A common task is to rename or create new variables, often a large number of variables. In this exercise, we use a fictional dataset to provide a simple example of how to use the programming capabilities of Stata to create several variables.
The data set is called “rain data” and includes rain precipitation numbers (in inches) for 10 cities between 2000 and 2003.
First, you would like to create a variable that list the highest precipitation record across the 4 course by city. One could look at each row and copy the highest number. This obviously is not feasible, prone to mistakes and is time consuming (just imagine the data set includes 1000 cities!). I use the egen
command in Stata with the rowmax
function to push Stata to search across each row (so each city) and return the maximum number and place it in the new variable. The command egen
is very powerful with a large number of functions that are very useful.

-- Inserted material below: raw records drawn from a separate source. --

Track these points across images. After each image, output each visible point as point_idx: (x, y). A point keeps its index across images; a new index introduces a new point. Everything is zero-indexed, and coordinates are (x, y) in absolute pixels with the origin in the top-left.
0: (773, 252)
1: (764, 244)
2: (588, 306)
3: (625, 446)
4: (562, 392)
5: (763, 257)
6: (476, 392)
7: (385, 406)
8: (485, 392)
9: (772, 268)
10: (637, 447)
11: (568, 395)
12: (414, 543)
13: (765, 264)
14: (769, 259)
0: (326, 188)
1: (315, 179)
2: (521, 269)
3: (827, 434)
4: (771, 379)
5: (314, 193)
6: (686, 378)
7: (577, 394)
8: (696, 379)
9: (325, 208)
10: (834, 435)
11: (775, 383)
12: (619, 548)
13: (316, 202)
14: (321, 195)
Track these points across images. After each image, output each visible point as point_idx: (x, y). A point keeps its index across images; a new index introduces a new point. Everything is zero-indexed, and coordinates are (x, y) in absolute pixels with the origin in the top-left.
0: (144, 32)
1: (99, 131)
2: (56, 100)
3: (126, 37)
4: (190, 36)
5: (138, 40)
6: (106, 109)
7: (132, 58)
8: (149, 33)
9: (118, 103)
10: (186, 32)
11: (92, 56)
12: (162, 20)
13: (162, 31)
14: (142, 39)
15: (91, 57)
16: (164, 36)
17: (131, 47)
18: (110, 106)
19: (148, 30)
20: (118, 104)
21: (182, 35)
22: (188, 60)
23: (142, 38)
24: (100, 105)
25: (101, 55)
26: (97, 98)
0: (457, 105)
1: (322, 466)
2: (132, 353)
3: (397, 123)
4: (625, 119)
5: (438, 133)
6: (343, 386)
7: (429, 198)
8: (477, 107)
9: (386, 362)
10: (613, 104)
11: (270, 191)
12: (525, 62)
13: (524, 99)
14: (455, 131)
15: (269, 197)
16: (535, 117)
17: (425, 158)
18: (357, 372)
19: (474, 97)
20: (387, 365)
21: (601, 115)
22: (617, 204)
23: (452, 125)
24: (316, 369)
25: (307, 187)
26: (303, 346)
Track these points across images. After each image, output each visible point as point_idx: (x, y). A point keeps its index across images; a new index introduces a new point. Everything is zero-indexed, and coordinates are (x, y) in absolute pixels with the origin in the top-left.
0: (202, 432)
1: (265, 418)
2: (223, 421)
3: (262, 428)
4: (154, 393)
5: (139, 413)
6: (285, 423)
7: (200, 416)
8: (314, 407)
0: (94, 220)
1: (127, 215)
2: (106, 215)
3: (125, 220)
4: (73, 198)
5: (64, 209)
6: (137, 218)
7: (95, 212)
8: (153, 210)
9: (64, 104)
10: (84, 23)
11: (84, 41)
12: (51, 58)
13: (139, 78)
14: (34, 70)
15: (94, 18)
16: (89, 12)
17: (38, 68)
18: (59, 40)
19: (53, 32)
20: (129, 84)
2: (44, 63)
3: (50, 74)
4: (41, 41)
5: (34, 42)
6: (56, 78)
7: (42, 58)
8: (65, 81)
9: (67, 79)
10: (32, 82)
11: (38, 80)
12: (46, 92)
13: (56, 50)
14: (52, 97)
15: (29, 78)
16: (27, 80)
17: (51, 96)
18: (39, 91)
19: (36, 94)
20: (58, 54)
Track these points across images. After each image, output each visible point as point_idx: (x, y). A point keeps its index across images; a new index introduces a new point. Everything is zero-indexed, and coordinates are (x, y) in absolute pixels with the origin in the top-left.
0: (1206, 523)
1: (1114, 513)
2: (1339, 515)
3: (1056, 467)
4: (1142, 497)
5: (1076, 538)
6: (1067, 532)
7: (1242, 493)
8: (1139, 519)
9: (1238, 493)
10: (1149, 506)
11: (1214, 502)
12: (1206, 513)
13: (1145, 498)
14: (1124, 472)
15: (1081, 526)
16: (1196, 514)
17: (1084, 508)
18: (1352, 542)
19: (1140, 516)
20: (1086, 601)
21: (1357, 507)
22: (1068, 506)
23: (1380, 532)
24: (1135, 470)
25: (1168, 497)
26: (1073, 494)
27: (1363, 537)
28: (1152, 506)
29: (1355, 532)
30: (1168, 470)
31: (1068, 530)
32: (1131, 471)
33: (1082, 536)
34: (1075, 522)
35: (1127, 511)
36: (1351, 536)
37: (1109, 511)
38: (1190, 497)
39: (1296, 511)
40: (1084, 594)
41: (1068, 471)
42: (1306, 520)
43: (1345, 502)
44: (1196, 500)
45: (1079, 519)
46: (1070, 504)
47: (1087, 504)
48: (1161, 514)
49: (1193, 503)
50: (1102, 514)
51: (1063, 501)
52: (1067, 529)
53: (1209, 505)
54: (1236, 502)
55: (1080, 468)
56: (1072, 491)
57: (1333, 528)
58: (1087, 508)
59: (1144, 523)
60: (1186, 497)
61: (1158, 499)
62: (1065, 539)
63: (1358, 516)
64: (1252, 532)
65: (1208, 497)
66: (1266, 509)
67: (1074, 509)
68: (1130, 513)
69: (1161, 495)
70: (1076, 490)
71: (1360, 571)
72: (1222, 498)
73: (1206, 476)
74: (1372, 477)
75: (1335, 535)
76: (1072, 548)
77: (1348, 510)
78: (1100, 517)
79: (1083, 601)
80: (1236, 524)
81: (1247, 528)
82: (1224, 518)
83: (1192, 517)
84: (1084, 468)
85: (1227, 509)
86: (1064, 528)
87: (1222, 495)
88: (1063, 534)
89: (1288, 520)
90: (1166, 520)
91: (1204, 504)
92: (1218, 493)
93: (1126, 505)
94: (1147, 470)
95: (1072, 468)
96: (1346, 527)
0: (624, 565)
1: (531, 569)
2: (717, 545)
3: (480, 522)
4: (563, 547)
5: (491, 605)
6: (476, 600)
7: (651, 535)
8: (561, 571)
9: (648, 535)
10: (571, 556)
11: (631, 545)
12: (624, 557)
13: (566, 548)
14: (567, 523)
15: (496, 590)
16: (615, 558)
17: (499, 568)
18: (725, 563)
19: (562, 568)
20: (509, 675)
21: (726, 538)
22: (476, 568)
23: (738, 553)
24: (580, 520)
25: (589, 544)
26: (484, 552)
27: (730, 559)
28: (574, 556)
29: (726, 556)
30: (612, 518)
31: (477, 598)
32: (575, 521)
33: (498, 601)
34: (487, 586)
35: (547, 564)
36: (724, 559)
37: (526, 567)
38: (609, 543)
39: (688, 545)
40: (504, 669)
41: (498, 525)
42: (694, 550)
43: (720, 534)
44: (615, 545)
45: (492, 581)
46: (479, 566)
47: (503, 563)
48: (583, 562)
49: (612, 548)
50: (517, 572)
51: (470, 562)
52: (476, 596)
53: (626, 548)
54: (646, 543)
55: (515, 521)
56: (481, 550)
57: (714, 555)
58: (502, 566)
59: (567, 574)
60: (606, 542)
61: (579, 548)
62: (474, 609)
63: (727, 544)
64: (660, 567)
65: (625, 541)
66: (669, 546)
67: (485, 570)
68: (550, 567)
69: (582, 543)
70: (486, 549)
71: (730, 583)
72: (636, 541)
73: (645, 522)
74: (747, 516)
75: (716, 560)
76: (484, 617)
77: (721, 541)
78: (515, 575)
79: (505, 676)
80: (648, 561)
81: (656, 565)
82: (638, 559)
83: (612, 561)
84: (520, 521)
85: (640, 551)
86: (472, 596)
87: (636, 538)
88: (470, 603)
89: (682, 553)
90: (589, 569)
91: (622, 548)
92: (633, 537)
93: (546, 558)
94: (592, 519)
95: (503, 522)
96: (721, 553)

Assume now that you would like to create a variable for each year and each city that is 1 if the rain precipitation is higher than 35 inches (and 0 otherwise). Because the data set includes 4 years of rain precipitation data (2000, 2001, 2002 and 2003) I will have to generate 4 new variables. Creating 4 new variables can be done through the generate
command using the if
qualifier. This would take 4 lines of code. If I want to label each new variable then this will take another 4 lines. However, imagine the data set included 40 years of data, then this become cumbersome and a source of potential errors with more than 80 lines of code! I use the forvalues
loop to push Stata to run through the years 2000 to 2003, generate
4 new variables with the condition of rain precipitation above 35 inches and also to label
each variable. The command forevalues
sets a macro name to each element of a range and executes the commands enclosed in brackets. In this case, the enclosed commands in brackets are “generate 4 new variables and also label the new variables”. The loop accomplishes the same task in 3 lines of code (instead of 8) and with a much higher accuracy (in terms of avoiding human errors in repeated tasks).